ABOUT THIS EXERCISE —
From the entries below, count every line that contains the word "reference". Please give the number and nothing else.

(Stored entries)
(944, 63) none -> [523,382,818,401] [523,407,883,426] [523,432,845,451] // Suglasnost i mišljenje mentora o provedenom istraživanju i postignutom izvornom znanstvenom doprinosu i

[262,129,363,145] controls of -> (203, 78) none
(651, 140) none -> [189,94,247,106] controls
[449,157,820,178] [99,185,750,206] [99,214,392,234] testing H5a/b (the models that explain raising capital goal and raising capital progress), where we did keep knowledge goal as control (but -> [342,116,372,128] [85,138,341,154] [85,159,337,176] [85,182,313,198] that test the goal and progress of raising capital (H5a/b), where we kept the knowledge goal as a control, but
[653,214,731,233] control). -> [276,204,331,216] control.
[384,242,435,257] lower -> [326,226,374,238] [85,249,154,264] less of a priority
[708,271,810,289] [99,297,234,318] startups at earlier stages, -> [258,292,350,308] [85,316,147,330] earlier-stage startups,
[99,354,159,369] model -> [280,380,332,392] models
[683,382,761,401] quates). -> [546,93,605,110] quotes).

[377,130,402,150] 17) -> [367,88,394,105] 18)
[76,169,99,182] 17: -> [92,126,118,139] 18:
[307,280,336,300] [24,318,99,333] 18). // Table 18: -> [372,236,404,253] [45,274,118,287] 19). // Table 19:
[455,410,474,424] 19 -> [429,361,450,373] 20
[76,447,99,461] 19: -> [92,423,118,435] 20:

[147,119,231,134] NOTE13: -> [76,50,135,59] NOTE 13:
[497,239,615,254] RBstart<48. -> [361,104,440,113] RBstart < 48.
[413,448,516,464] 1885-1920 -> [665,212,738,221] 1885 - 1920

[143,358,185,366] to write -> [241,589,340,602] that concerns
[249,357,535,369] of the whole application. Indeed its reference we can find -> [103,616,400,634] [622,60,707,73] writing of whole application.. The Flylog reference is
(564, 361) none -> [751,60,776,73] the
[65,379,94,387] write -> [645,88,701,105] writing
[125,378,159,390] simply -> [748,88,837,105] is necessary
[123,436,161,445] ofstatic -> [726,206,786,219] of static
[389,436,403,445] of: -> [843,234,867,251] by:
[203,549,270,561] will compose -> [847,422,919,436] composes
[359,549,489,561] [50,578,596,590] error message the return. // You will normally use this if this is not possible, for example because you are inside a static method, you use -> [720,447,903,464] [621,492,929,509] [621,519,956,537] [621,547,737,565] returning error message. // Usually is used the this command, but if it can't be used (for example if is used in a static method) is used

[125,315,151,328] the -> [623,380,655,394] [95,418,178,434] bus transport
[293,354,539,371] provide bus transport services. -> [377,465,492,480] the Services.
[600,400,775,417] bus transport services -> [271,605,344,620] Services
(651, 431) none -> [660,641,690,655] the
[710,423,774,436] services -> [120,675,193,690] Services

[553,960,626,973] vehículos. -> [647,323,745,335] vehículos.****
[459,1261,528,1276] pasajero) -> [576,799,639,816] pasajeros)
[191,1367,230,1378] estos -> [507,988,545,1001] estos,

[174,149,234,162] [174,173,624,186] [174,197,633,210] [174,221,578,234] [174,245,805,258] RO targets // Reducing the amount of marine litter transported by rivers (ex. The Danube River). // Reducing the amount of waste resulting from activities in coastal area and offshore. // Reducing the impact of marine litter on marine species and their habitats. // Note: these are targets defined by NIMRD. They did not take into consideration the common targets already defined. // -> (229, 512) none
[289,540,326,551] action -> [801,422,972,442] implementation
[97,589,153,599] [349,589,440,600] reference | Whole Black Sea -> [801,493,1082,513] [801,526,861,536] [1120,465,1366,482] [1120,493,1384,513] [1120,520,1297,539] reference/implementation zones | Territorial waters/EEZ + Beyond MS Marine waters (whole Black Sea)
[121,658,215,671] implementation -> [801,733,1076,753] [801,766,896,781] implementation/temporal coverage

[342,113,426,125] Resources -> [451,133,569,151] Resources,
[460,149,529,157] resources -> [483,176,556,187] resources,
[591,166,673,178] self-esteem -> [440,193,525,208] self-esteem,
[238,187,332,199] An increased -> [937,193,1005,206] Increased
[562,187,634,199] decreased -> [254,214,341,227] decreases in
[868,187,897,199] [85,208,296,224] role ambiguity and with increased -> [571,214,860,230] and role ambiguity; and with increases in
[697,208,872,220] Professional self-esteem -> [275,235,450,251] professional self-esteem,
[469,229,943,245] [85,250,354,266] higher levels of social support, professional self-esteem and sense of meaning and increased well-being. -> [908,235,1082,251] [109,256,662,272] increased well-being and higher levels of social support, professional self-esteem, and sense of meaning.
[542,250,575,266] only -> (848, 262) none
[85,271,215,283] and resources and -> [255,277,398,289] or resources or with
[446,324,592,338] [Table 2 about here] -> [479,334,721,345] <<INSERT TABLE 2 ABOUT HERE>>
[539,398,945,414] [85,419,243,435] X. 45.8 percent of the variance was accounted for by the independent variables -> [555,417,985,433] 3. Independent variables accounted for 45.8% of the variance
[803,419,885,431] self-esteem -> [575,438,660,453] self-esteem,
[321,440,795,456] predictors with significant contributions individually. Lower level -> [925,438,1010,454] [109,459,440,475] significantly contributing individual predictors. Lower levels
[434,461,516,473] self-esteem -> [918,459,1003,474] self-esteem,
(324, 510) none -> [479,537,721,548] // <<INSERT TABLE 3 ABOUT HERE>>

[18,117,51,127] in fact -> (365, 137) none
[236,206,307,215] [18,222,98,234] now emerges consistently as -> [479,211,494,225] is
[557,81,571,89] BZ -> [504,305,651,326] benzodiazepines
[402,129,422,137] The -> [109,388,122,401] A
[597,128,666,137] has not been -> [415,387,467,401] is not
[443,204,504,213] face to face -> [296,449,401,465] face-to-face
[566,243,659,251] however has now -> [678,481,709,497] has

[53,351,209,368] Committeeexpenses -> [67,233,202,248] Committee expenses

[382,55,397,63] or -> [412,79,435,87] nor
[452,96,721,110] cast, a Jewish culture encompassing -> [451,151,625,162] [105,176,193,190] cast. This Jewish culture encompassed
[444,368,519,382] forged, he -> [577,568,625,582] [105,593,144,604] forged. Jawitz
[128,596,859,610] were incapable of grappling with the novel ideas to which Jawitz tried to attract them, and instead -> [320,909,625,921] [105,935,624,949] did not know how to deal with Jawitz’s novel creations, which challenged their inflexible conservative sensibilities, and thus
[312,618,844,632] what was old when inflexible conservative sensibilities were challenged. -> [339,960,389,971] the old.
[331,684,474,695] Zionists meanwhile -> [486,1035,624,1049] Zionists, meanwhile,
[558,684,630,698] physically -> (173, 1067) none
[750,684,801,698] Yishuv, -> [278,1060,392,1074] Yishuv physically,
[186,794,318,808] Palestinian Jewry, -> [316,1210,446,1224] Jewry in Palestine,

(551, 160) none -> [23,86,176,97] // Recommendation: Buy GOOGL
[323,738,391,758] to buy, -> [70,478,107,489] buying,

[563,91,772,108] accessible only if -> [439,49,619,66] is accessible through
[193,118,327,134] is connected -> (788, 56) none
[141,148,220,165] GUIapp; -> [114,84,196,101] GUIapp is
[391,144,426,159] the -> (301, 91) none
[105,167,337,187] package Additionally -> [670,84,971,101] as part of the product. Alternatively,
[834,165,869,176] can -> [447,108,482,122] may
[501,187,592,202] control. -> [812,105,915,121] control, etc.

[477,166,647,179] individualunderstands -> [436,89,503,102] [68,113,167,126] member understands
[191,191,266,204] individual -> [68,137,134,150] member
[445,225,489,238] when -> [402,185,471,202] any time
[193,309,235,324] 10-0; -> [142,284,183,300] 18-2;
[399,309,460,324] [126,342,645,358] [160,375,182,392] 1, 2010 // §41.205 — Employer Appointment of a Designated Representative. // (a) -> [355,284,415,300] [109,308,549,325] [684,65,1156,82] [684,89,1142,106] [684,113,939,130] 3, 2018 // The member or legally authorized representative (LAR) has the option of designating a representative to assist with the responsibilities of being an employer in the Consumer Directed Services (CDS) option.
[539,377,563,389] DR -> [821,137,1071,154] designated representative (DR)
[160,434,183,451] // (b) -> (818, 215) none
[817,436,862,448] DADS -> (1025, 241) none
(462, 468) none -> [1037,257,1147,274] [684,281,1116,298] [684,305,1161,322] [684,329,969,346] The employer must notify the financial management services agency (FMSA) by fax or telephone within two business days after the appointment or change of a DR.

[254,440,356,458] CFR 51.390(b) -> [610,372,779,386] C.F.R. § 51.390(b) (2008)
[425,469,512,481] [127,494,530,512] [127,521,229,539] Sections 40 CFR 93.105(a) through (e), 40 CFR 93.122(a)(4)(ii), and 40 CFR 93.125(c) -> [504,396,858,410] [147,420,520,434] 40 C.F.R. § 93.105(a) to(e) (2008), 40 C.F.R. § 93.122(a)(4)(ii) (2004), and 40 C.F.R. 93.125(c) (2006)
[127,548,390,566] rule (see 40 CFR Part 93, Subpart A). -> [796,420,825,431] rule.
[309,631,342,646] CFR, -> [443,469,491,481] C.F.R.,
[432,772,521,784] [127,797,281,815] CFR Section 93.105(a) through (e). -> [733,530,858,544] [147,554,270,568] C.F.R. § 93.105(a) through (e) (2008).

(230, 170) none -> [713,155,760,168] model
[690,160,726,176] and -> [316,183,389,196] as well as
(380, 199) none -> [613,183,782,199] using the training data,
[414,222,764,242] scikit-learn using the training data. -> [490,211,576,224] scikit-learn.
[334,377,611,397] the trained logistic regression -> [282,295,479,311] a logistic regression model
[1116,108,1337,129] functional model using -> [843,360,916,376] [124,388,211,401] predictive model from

REPLY —
2